_Task to complete:_ Render as a JSON list of strings every line from the first one through the line holding "genus: Conocliniopsis", both included, with one string per line and blank lines omitted.

══════

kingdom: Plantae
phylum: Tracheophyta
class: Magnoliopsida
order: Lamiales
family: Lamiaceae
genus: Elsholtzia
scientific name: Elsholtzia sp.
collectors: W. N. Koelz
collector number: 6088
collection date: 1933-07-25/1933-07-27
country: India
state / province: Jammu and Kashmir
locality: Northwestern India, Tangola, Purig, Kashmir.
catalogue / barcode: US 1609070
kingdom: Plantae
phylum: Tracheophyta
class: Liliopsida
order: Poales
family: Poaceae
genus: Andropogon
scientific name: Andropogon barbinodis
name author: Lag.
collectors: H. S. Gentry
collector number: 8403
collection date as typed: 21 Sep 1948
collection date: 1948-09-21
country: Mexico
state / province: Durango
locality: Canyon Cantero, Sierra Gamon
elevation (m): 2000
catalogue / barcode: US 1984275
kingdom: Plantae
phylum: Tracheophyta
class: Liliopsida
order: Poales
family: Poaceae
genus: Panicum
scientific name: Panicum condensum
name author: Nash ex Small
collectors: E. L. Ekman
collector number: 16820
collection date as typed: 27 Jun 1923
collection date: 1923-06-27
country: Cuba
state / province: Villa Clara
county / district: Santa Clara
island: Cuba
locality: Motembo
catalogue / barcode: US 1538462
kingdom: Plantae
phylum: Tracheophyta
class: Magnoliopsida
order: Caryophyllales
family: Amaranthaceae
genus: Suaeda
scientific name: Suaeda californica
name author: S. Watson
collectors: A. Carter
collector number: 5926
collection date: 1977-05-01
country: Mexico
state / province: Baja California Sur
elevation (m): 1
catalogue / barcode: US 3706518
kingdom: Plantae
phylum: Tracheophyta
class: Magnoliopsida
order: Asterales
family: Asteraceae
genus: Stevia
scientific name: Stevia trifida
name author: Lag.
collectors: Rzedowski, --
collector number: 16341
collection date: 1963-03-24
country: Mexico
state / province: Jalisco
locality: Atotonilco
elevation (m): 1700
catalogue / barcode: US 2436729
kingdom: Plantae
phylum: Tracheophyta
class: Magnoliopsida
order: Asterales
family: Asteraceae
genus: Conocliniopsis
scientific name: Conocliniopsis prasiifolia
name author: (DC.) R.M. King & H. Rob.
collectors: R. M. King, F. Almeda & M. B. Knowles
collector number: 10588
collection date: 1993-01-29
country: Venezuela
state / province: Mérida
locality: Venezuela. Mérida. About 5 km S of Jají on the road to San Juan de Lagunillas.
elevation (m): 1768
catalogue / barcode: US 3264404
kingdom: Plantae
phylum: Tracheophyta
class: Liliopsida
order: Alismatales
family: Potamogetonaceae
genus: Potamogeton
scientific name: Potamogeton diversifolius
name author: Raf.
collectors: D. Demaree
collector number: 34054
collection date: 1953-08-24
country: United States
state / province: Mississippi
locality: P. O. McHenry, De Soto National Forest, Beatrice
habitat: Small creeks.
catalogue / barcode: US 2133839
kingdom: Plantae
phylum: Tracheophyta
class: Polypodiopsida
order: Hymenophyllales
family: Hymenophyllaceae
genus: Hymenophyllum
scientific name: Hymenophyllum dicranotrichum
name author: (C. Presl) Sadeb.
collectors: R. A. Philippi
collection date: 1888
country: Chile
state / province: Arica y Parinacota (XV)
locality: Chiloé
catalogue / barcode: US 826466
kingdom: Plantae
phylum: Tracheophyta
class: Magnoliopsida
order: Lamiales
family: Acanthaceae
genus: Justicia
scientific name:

══════

_Result for this task:_
[
  "kingdom: Plantae",
  "phylum: Tracheophyta",
  "class: Magnoliopsida",
  "order: Lamiales",
  "family: Lamiaceae",
  "genus: Elsholtzia",
  "scientific name: Elsholtzia sp.",
  "collectors: W. N. Koelz",
  "collector number: 6088",
  "collection date: 1933-07-25/1933-07-27",
  "country: India",
  "state / province: Jammu and Kashmir",
  "locality: Northwestern India, Tangola, Purig, Kashmir.",
  "catalogue / barcode: US 1609070",
  "kingdom: Plantae",
  "phylum: Tracheophyta",
  "class: Liliopsida",
  "order: Poales",
  "family: Poaceae",
  "genus: Andropogon",
  "scientific name: Andropogon barbinodis",
  "name author: Lag.",
  "collectors: H. S. Gentry",
  "collector number: 8403",
  "collection date as typed: 21 Sep 1948",
  "collection date: 1948-09-21",
  "country: Mexico",
  "state / province: Durango",
  "locality: Canyon Cantero, Sierra Gamon",
  "elevation (m): 2000",
  "catalogue / barcode: US 1984275",
  "kingdom: Plantae",
  "phylum: Tracheophyta",
  "class: Liliopsida",
  "order: Poales",
  "family: Poaceae",
  "genus: Panicum",
  "scientific name: Panicum condensum",
  "name author: Nash ex Small",
  "collectors: E. L. Ekman",
  "collector number: 16820",
  "collection date as typed: 27 Jun 1923",
  "collection date: 1923-06-27",
  "country: Cuba",
  "state / province: Villa Clara",
  "county / district: Santa Clara",
  "island: Cuba",
  "locality: Motembo",
  "catalogue / barcode: US 1538462",
  "kingdom: Plantae",
  "phylum: Tracheophyta",
  "class: Magnoliopsida",
  "order: Caryophyllales",
  "family: Amaranthaceae",
  "genus: Suaeda",
  "scientific name: Suaeda californica",
  "name author: S. Watson",
  "collectors: A. Carter",
  "collector number: 5926",
  "collection date: 1977-05-01",
  "country: Mexico",
  "state / province: Baja California Sur",
  "elevation (m): 1",
  "catalogue / barcode: US 3706518",
  "kingdom: Plantae",
  "phylum: Tracheophyta",
  "class: Magnoliopsida",
  "order: Asterales",
  "family: Asteraceae",
  "genus: Stevia",
  "scientific name: Stevia trifida",
  "name author: Lag.",
  "collectors: Rzedowski, --",
  "collector number: 16341",
  "collection date: 1963-03-24",
  "country: Mexico",
  "state / province: Jalisco",
  "locality: Atotonilco",
  "elevation (m): 1700",
  "catalogue / barcode: US 2436729",
  "kingdom: Plantae",
  "phylum: Tracheophyta",
  "class: Magnoliopsida",
  "order: Asterales",
  "family: Asteraceae",
  "genus: Conocliniopsis"
]